» ESTRATTO SCELTO
La forma sintetica del TSH umano ricombinante

In questa fase prevalentemente diagnostica risulta determinante l’assunzione della forma sintetica del TSH umano ricombinante: affinché il trattamento con I131 sia efficace infatti, occorre avere alti livelli di TSH nel sangue.

In passato per ottenere questo effetto si sospendeva la terapia sostitutiva per almeno 30-40 giorni lasciando il paziente senza ormoni tiroidei e determinando uno stato di ipotiroidismo mal tollerato e complicato da alcuni rischi (quali astenia, affaticamento, aumento ponderale, intolleranza al freddo, comparsa di edemi, stipsi ostinata con forti limitazioni sulla qualità di vita e sull’attività lavorativa). La forma sintetica del TSH invece permette di ottimizzare il trattamento senza disagi per il paziente in quanto si aumenta artificialmente il TSH senza causare sintomi e disturbi.

Le forme differenziate del tumore tiroideo reagiscono molto bene alla terapia con radioiodio: i dati parlano di una prognosi favorevole a 5 anni nell’85% dei casi.

Ma riguardo all’indicazione all’impiego dello I131, è presente un forte dibattito nel mondo scientifico con punti di vista contrastanti, a seguito della pubblicazione di linee guida statunitensi (American Thyroid Association – ATA 2015).

Possibile diagnosi ritardata e trattamento del carcinoma tiroideo differenziato metastatico adottando le linee guida ATA 2015

In uno studio del Gruppo di Medicina Nucleare dell’Università di Brescia condotto da Domenico Albano e da Raffaele Giubbini (“Possible delayed diagnosis and treatment of metastatic differentiated thyroid cancer by adopting the 2015 ATA guidelines” Eur J Endocrinol 2018;179:143-151) sono stati rivalutati circa 2500 pazienti sottoposti a intervento chirurgico di rimozione della tiroide e trattamento con I131.

In 140 pazienti (il 6% del campione) sono state individuate metastasi a distanza con tecniche di medicina nucleare.

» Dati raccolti
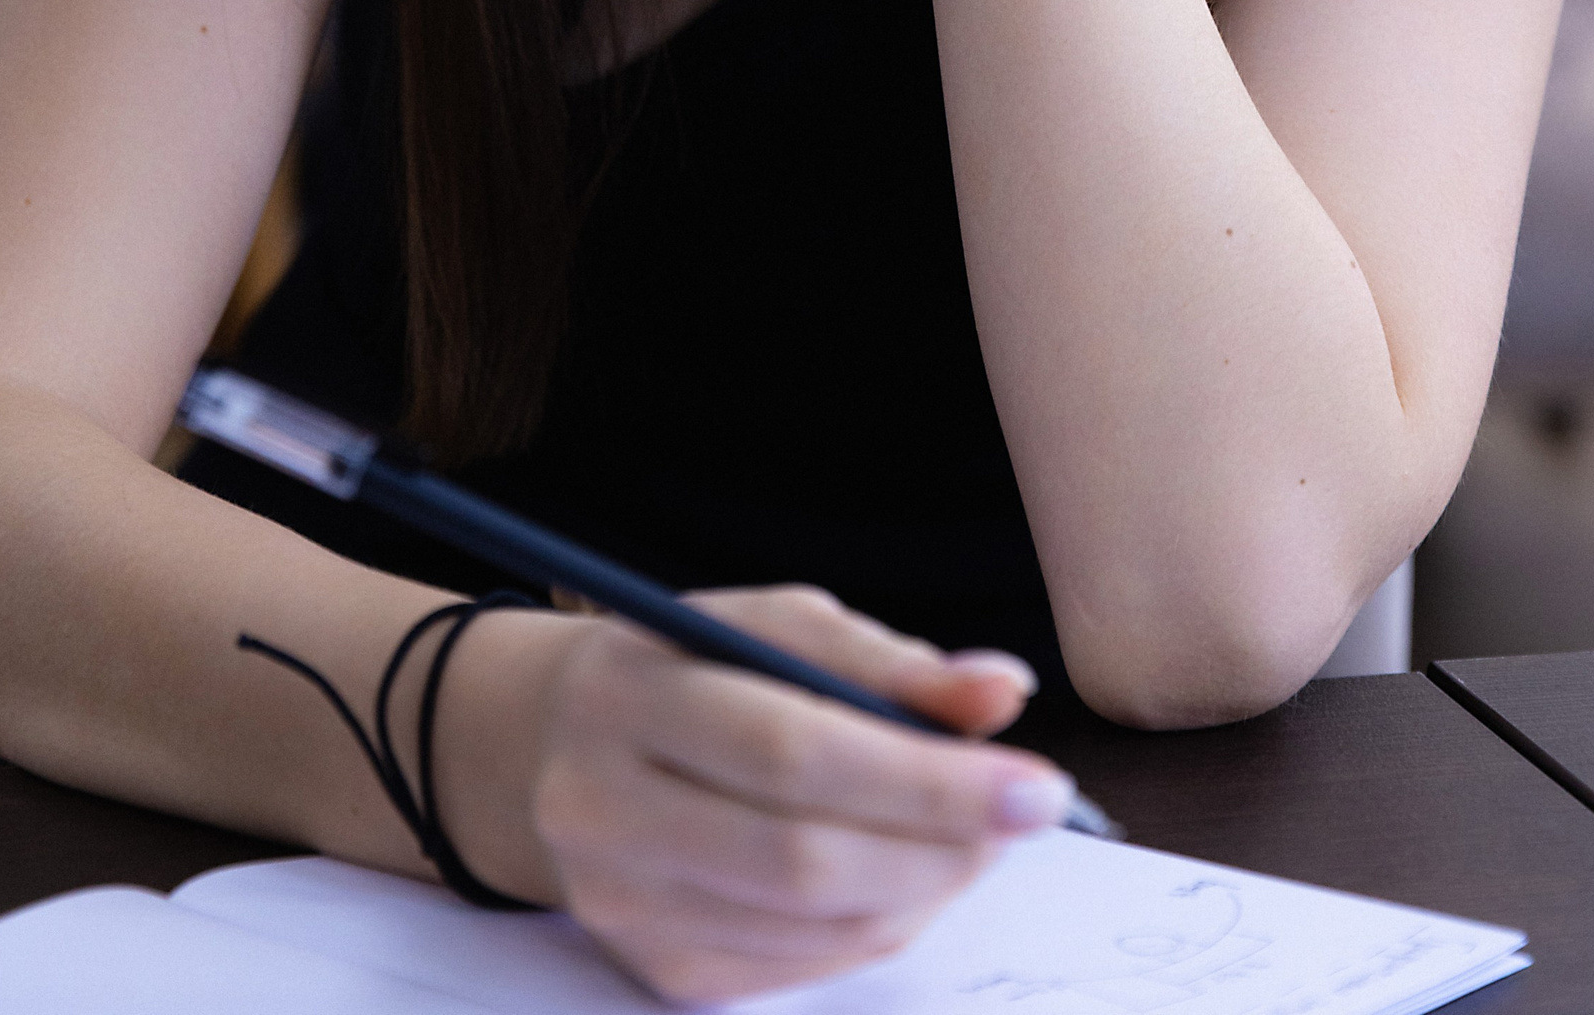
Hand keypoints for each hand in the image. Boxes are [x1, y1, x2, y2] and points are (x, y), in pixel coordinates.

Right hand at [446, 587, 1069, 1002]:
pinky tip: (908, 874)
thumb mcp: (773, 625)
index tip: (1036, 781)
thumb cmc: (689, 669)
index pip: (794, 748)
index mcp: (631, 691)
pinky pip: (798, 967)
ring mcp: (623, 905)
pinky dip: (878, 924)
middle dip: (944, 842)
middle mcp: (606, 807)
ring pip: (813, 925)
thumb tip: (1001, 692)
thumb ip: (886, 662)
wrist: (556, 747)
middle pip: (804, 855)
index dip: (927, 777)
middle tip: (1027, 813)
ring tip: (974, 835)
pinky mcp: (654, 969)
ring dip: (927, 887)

» COSA FARE
Trascrivi dall'estratto sul TSH ricombinante tutto ciò che va da "Possibile diagnosi ritardata" fino a "trattamento con I131.". Le righe dei dati raccolti non sono necessarie.

» RISPOSTA
Possibile diagnosi ritardata e trattamento del carcinoma tiroideo differenziato metastatico adottando le linee guida ATA 2015

In uno studio del Gruppo di Medicina Nucleare dell’Università di Brescia condotto da Domenico Albano e da Raffaele Giubbini (“Possible delayed diagnosis and treatment of metastatic differentiated thyroid cancer by adopting the 2015 ATA guidelines” Eur J Endocrinol 2018;179:143-151) sono stati rivalutati circa 2500 pazienti sottoposti a intervento chirurgico di rimozione della tiroide e trattamento con I131.